──────── DATA SECTION

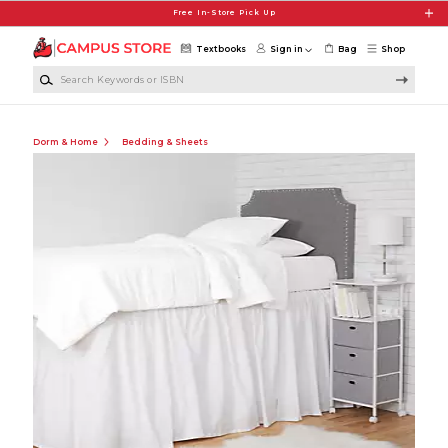
Skip to main content
Free In-Store Pick Up
Textbooks
Sign in
Bag
Shop
Search Keywords or ISBN
Dorm & Home
Bedding & Sheets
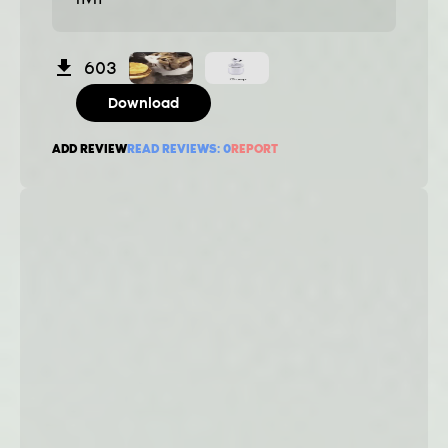
603
Download
ADD REVIEW
READ REVIEWS:
0
REPORT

────────────────

- _YOUR TASK_: Reproduce the lines above exactly, please, but not the pictures in them.

- _SOLUTION TO THIS EXERCISE_:
Skip to main content
Free In-Store Pick Up
Textbooks
Sign in
Bag
Shop
Search Keywords or ISBN
Dorm & Home
Bedding & Sheets
603
Download
ADD REVIEW
READ REVIEWS:
0
REPORT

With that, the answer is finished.